The Public Protector revealed on Friday that her office is desperate for funding. She was addressing parliament in Cape Town when she presented her supplementary budget requirements. She said, in her statement that her department needed about R80 million to deal with the outstanding cases in her office.
The Public Protector is a Chapter Nine institution as set out by the Constitution of the Republic of South Africa, which is mandated with the investigation of all complaints and cases that come before it. The investigations can be initiated by the Public Protector’s Office on its own initiative or it can respond to complaints from various sectors of the community. Chief among its list of investigations has been the notorious Nkandla report on the anomalies in the security upgrades at the President’s Nkandla home in KwaZulu Natal as well as the investigation into the conduct of the chairperson of the Independent Electoral Commission, Pansy Tlakula, an investigation which has since been upheld by the Electoral Court.
By law, the Public Protector’s office is funded by central government by allocation of funds in the national budget. While her office has been allocated with a budget in the last presentation, Thuli Madonsela argues that this has not been near enough as her office has been inundated with complaints and requests for investigations. According to Madonsela, each of her investigators is having to handle about ninety cases per month, a near impossible task, which has led most of them to either opt out or refuse to sign performance agreements. This, she reveals, is because her office cannot afford to employ more investigators.
Madonsela, in her presentation before parliament, also argued that the other reason for her departmemt’s financial dire straits was litigation. She revealed that a big chunk of her office’s budget went towards responding to cases brought against it. She identified the ANC led government as the chief culprit in bringing cases against the Public Protector’s office. She went on to say that if the government continued to bring cases against it, her office would have less capacity to fulfil its mandate of conducting investigations. She added that it was her feeling that most of the litigation cases were not necessary.

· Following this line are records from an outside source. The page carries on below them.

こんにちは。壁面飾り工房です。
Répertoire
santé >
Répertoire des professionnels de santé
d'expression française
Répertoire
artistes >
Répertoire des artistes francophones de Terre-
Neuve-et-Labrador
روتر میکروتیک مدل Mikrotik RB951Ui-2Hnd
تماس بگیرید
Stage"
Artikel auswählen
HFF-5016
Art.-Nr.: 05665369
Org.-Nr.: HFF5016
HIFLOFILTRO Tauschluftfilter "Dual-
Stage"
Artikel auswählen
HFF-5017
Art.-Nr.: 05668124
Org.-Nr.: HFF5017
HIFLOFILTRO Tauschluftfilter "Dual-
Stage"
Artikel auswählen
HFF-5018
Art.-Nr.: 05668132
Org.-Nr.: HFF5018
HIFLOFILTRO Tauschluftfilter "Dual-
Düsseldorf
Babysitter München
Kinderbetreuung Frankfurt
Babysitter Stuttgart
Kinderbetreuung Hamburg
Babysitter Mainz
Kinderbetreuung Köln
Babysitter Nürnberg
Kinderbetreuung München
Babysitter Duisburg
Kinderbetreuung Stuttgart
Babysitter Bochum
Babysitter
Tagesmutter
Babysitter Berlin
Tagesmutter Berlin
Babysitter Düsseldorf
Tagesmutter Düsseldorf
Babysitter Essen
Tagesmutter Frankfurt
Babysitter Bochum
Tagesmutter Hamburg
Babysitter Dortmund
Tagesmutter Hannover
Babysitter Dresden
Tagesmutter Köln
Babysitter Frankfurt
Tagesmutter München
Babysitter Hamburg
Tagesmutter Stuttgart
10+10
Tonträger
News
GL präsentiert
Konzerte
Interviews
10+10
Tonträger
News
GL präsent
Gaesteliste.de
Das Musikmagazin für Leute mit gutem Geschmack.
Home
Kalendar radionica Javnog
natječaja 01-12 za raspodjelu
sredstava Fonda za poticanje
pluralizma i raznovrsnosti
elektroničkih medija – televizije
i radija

She also revealed that the situation in her department was so dire that she has had to approach international donors. She further revealed that she had approached the German Development Cooperation(GIZ), which had shown a willingness to financially aid her department. She said that she had told them that she was not comfortable with foreign organisations in internal affairs but when she returned home, it was suddenly clear to her that there was no money in her department. She was further advised by members of parliament that accepting funding from foreign donors would compromise her independence. Furthermore, she also revealed that while her office needs more than R300 million to fund its activities, state coffers would only provide R217 million.